Try it:
All lines of the listing below must be reproduced character for character.

Input for this task: Begin

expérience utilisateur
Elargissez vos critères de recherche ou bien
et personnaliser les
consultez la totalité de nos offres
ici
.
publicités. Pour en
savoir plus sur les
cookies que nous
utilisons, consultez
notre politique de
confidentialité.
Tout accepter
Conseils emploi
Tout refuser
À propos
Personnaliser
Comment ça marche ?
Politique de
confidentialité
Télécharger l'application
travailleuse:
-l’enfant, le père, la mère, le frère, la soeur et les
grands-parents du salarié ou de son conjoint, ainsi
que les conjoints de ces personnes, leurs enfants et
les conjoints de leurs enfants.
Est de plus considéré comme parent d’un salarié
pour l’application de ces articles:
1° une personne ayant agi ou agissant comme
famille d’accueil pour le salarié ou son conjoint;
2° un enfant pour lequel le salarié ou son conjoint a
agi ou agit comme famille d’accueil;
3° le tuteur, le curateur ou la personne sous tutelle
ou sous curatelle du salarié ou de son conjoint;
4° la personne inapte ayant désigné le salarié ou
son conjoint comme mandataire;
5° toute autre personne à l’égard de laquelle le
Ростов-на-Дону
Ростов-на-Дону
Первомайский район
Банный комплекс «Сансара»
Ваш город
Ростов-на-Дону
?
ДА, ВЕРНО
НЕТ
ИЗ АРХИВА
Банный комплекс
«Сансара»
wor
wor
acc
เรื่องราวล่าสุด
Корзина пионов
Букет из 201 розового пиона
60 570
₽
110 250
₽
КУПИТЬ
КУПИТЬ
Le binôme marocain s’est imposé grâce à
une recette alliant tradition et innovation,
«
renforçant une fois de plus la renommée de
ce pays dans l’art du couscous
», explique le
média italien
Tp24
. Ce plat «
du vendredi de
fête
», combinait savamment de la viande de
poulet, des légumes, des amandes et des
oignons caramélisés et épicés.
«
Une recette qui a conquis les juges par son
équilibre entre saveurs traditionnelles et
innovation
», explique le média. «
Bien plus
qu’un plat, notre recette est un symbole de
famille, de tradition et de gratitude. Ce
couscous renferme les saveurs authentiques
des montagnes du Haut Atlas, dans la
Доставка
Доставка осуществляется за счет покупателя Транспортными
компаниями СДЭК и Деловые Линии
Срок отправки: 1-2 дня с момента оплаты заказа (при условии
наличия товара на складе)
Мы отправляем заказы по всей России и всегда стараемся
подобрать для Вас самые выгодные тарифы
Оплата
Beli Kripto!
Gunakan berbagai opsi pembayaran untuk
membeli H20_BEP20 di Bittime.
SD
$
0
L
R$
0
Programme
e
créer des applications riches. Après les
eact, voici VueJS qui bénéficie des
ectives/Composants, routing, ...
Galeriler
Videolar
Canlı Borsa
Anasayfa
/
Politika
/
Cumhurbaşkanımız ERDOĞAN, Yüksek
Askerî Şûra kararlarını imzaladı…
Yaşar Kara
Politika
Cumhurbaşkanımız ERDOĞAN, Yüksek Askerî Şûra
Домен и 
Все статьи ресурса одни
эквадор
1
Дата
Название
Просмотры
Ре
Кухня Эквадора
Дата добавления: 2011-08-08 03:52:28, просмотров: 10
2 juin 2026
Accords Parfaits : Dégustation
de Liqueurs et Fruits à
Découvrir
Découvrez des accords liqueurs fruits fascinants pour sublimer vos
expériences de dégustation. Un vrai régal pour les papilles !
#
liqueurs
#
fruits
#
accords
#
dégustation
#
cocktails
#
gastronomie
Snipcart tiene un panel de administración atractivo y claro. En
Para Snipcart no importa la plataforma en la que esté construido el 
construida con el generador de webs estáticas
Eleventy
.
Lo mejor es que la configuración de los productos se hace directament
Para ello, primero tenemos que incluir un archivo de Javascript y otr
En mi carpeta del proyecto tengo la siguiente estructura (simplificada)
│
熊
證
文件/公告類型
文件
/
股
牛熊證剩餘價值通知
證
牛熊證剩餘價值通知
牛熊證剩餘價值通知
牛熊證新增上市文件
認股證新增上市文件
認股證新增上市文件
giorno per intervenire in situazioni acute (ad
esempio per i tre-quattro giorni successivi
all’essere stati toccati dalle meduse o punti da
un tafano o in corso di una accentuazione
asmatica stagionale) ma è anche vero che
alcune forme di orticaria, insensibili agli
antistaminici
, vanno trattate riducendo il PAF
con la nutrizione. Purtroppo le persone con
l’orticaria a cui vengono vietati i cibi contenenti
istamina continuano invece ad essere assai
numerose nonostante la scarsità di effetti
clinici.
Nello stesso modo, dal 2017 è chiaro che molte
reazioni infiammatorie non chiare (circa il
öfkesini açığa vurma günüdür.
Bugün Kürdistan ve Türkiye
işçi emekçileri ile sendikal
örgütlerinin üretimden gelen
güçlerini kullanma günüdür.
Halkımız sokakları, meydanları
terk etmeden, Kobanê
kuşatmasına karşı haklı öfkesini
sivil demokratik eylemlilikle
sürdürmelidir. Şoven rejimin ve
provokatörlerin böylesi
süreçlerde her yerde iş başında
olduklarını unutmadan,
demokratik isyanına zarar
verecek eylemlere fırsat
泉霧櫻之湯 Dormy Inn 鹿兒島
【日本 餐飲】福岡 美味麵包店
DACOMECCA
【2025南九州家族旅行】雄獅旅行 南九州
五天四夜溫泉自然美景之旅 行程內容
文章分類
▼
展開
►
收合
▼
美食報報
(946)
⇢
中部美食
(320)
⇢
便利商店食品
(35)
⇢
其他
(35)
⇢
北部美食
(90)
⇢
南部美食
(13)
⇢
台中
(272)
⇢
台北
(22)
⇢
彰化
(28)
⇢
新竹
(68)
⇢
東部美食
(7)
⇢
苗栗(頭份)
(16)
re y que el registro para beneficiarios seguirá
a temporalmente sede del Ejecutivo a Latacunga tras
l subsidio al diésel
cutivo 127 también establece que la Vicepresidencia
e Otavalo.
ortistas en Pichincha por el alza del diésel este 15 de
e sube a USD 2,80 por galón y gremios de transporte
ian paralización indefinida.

Input for this task: End

Finished task:
expérience utilisateur
Elargissez vos critères de recherche ou bien
et personnaliser les
consultez la totalité de nos offres
ici
.
publicités. Pour en
savoir plus sur les
cookies que nous
utilisons, consultez
notre politique de
confidentialité.
Tout accepter
Conseils emploi
Tout refuser
À propos
Personnaliser
Comment ça marche ?
Politique de
confidentialité
Télécharger l'application
travailleuse:
-l’enfant, le père, la mère, le frère, la soeur et les
grands-parents du salarié ou de son conjoint, ainsi
que les conjoints de ces personnes, leurs enfants et
les conjoints de leurs enfants.
Est de plus considéré comme parent d’un salarié
pour l’application de ces articles:
1° une personne ayant agi ou agissant comme
famille d’accueil pour le salarié ou son conjoint;
2° un enfant pour lequel le salarié ou son conjoint a
agi ou agit comme famille d’accueil;
3° le tuteur, le curateur ou la personne sous tutelle
ou sous curatelle du salarié ou de son conjoint;
4° la personne inapte ayant désigné le salarié ou
son conjoint comme mandataire;
5° toute autre personne à l’égard de laquelle le
Ростов-на-Дону
Ростов-на-Дону
Первомайский район
Банный комплекс «Сансара»
Ваш город
Ростов-на-Дону
?
ДА, ВЕРНО
НЕТ
ИЗ АРХИВА
Банный комплекс
«Сансара»
wor
wor
acc
เรื่องราวล่าสุด
Корзина пионов
Букет из 201 розового пиона
60 570
₽
110 250
₽
КУПИТЬ
КУПИТЬ
Le binôme marocain s’est imposé grâce à
une recette alliant tradition et innovation,
«
renforçant une fois de plus la renommée de
ce pays dans l’art du couscous
», explique le
média italien
Tp24
. Ce plat «
du vendredi de
fête
», combinait savamment de la viande de
poulet, des légumes, des amandes et des
oignons caramélisés et épicés.
«
Une recette qui a conquis les juges par son
équilibre entre saveurs traditionnelles et
innovation
», explique le média. «
Bien plus
qu’un plat, notre recette est un symbole de
famille, de tradition et de gratitude. Ce
couscous renferme les saveurs authentiques
des montagnes du Haut Atlas, dans la
Доставка
Доставка осуществляется за счет покупателя Транспортными
компаниями СДЭК и Деловые Линии
Срок отправки: 1-2 дня с момента оплаты заказа (при условии
наличия товара на складе)
Мы отправляем заказы по всей России и всегда стараемся
подобрать для Вас самые выгодные тарифы
Оплата
Beli Kripto!
Gunakan berbagai opsi pembayaran untuk
membeli H20_BEP20 di Bittime.
SD
$
0
L
R$
0
Programme
e
créer des applications riches. Après les
eact, voici VueJS qui bénéficie des
ectives/Composants, routing, ...
Galeriler
Videolar
Canlı Borsa
Anasayfa
/
Politika
/
Cumhurbaşkanımız ERDOĞAN, Yüksek
Askerî Şûra kararlarını imzaladı…
Yaşar Kara
Politika
Cumhurbaşkanımız ERDOĞAN, Yüksek Askerî Şûra
Домен и 
Все статьи ресурса одни
эквадор
1
Дата
Название
Просмотры
Ре
Кухня Эквадора
Дата добавления: 2011-08-08 03:52:28, просмотров: 10
2 juin 2026
Accords Parfaits : Dégustation
de Liqueurs et Fruits à
Découvrir
Découvrez des accords liqueurs fruits fascinants pour sublimer vos
expériences de dégustation. Un vrai régal pour les papilles !
#
liqueurs
#
fruits
#
accords
#
dégustation
#
cocktails
#
gastronomie
Snipcart tiene un panel de administración atractivo y claro. En
Para Snipcart no importa la plataforma en la que esté construido el 
construida con el generador de webs estáticas
Eleventy
.
Lo mejor es que la configuración de los productos se hace directament
Para ello, primero tenemos que incluir un archivo de Javascript y otr
En mi carpeta del proyecto tengo la siguiente estructura (simplificada)
│
熊
證
文件/公告類型
文件
/
股
牛熊證剩餘價值通知
證
牛熊證剩餘價值通知
牛熊證剩餘價值通知
牛熊證新增上市文件
認股證新增上市文件
認股證新增上市文件
giorno per intervenire in situazioni acute (ad
esempio per i tre-quattro giorni successivi
all’essere stati toccati dalle meduse o punti da
un tafano o in corso di una accentuazione
asmatica stagionale) ma è anche vero che
alcune forme di orticaria, insensibili agli
antistaminici
, vanno trattate riducendo il PAF
con la nutrizione. Purtroppo le persone con
l’orticaria a cui vengono vietati i cibi contenenti
istamina continuano invece ad essere assai
numerose nonostante la scarsità di effetti
clinici.
Nello stesso modo, dal 2017 è chiaro che molte
reazioni infiammatorie non chiare (circa il
öfkesini açığa vurma günüdür.
Bugün Kürdistan ve Türkiye
işçi emekçileri ile sendikal
örgütlerinin üretimden gelen
güçlerini kullanma günüdür.
Halkımız sokakları, meydanları
terk etmeden, Kobanê
kuşatmasına karşı haklı öfkesini
sivil demokratik eylemlilikle
sürdürmelidir. Şoven rejimin ve
provokatörlerin böylesi
süreçlerde her yerde iş başında
olduklarını unutmadan,
demokratik isyanına zarar
verecek eylemlere fırsat
泉霧櫻之湯 Dormy Inn 鹿兒島
【日本 餐飲】福岡 美味麵包店
DACOMECCA
【2025南九州家族旅行】雄獅旅行 南九州
五天四夜溫泉自然美景之旅 行程內容
文章分類
▼
展開
►
收合
▼
美食報報
(946)
⇢
中部美食
(320)
⇢
便利商店食品
(35)
⇢
其他
(35)
⇢
北部美食
(90)
⇢
南部美食
(13)
⇢
台中
(272)
⇢
台北
(22)
⇢
彰化
(28)
⇢
新竹
(68)
⇢
東部美食
(7)
⇢
苗栗(頭份)
(16)
re y que el registro para beneficiarios seguirá
a temporalmente sede del Ejecutivo a Latacunga tras
l subsidio al diésel
cutivo 127 también establece que la Vicepresidencia
e Otavalo.
ortistas en Pichincha por el alza del diésel este 15 de
e sube a USD 2,80 por galón y gremios de transporte
ian paralización indefinida.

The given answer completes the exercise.